15. Meyer Medal for Kate Sessions
In 1939, the American Genetic Association presented its Frank N. Meyer medal, today in the collection of the San Diego History Museum, to the 82-year-old Sessions, the “Mother of Balboa Park,” citing her long career of introducing foreign plants to the region. By turns a schoolteacher, nursery-owner, flower-shop proprietress, horticulturalist, landscape architect, and seed collector, Sessions was a force in local botany and gardening for 55 years, until her death in 1940. Under a land-lease agreement for her commercial nursery, every year she planted 100 trees in Balboa Park and 300 throughout the city. Here’s a short list of her green-thumbed propagations: agave, aloe, fig, cypress, pine, oak, pepper tree, eucalyptus, ceanothus, jacaranda, bird of paradise, poinsettia, one mighty still-standing Tipuana tree at the corner of Garnet and Pico in Pacific Beach, and the mesembryanthemum, or iceplant. If you loll in the park’s palm grove — she grew those Brahea brandegeei from seeds gathered in Baja California — thank Kate’s trusty spade and loving touch for the magnificent flora beside and above you.
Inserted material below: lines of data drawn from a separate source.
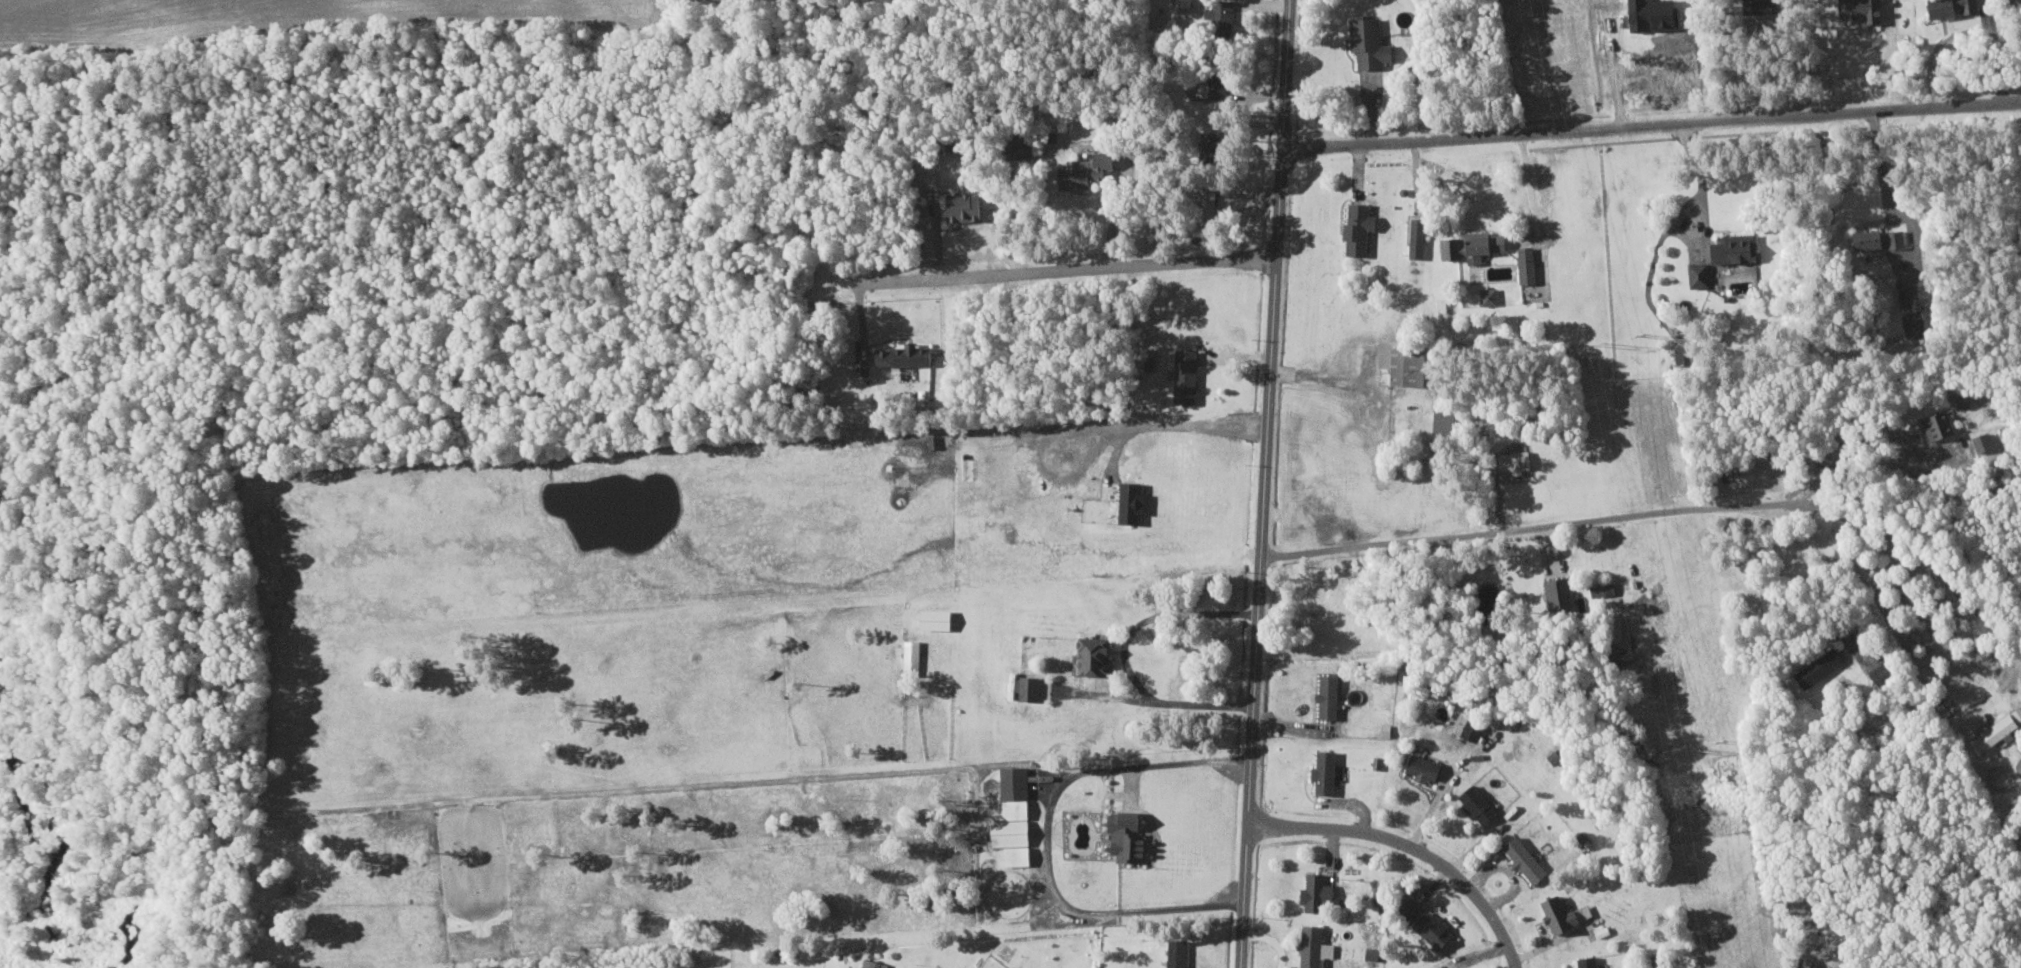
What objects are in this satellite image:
building: (1185, 2)
building: (1942, 7)
building: (1855, 9)
building: (1223, 14)
building: (1373, 43)
building: (1216, 87)
road: (1651, 124)
building: (1089, 170)
building: (967, 207)
building: (1362, 228)
building: (1420, 237)
building: (1871, 238)
building: (1476, 245)
building: (1728, 247)
road: (1066, 269)
building: (1695, 274)
building: (1491, 296)
building: (1908, 313)
power tower: (1641, 334)
power tower: (1598, 343)
building: (908, 354)
building: (1405, 364)
building: (1189, 375)
building: (1448, 418)
building: (1934, 423)
building: (1514, 461)
road: (1264, 483)
building: (1135, 501)
road: (1539, 525)
road: (1807, 539)
building: (1562, 592)
building: (938, 618)
building: (913, 654)
building: (1098, 655)
building: (1814, 667)
building: (1873, 673)
building: (1032, 687)
building: (1332, 696)
building: (1991, 732)
power tower: (1721, 739)
power tower: (1679, 746)
building: (1427, 767)
building: (1329, 771)
building: (1017, 791)
building: (1480, 804)
building: (1013, 831)
road: (1047, 835)
building: (1132, 835)
road: (1408, 846)
building: (1019, 855)
building: (1527, 858)
building: (1319, 890)
building: (1380, 895)
building: (1568, 913)
building: (1436, 929)
building: (1317, 946)
building: (1180, 953)
building: (1590, 962)
building: (1801, 963)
16. Kumeyaay Rattlesnake Basket
Dating from the 1870s, this basket, from the Barona Cultural Center, belonged to the grandmother of Josephine "Sister" Romero, a descendant of the Capitan Grande Indians, who were split into the Barona and Viejas bands. (Kumeyaay is a language group, spoken by and identifying the ’Iipay/Diegueño people.) One theory of the basket’s design is that the white diamondback snake woven into the bottom — an animation prototype; motion lines indicate its slithering descent — would scare off squirrels, rabbits, and other small game from filching. The bundle coil is made of juncus, a riverine rush or plant stem; the elongated rods, darkened and almost pixel-shaped, are dyed. Alas, rattlesnake talismans didn’t stop the human filching. In 1930, the Capitan Grande Indians were ordered to leave one part of their homeland to greenlight the county’s El Capitan dam and reservoir. Pooling buyout money, some members bought land and relocated themselves in the Barona Valley. Not every removal ends badly. Today, the Barona Band is thriving with a mission, a golf course, a casino, and a 400-room hotel.